How to Find Accredited Investors

If you're looking for accredited investors you need to know where to look and what to look for.
If you're looking for accredited investors you need to know where to look and what to look for. (Image: cash image by Alexey Klementiev from

"Accredited investor" is a legal term, coined by the Securities and Exchange Commission, which refers to someone with a certain amount of investor savvy or sophistication. Specifically, the SEC defines an accredited investor as someone with a net worth of at least $1 million, an annual income above $200,000 or a joint annual income of $300,000. This is an important consideration when searching for people to invest in your business venture as it is against the law to raise money from more than 35 non-accredited investors. The hard part is knowing where to look for these high net worth investors.

Contact a broker/dealer registered with the SEC. While he may not be able to provide you with information about clientele, under the Exchange Act a broker/dealer can purchase investment securities for its own account and can be considered an accredited investor.

Work with a banker or financial adviser to find qualified trusts. A trust with assets in excess of $5 million is considered an accredited investor as long as the trust was not created for the sole purpose of investing in your business venture.
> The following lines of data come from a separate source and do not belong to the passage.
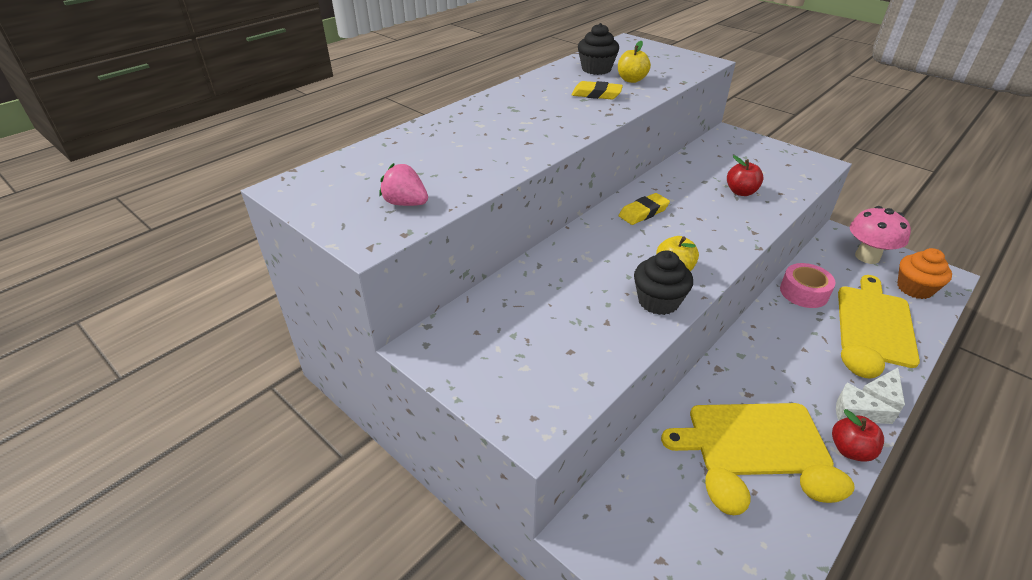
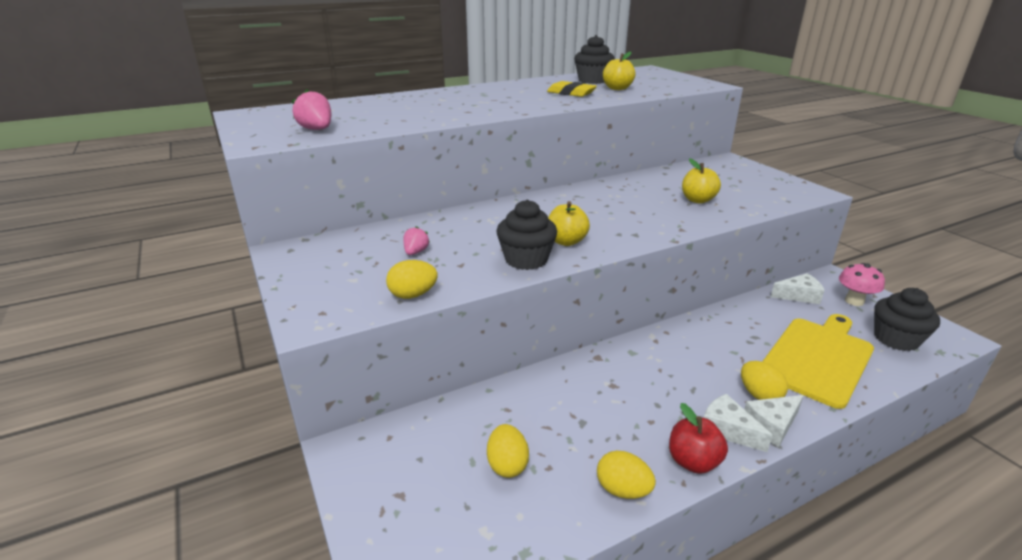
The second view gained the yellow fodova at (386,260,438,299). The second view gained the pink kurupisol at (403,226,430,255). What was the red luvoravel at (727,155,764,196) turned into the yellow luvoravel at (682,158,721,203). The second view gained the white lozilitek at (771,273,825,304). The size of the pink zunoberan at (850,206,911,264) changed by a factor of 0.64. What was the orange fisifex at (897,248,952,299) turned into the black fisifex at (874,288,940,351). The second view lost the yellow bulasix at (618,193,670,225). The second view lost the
Talk to non-profit, charitable organizations, corporations or other business partnerships. If their combined assets exceed $5 million, the entity is considered to be an accredited investor. Fund raising or development is the best place to locate qualified donors in non-profit organizations.

Use the funds from a director, executive officer or partner of the company wishing to attract funds. These people, while connected to the venture, can be included in the pool of accredited investors for the offering.

Contact local angel investors. Angel investors are investors that are interested in providing start up financing for new businesses. They also usually know other potential accredited investors. Presenting to angel investors is also a great way to gain experience with presenting your ideas.

Tips & Warnings

  • Accredited investor is a legal term, so be sure to request the advice of an attorney specializing in securities law before starting the fund-raising process.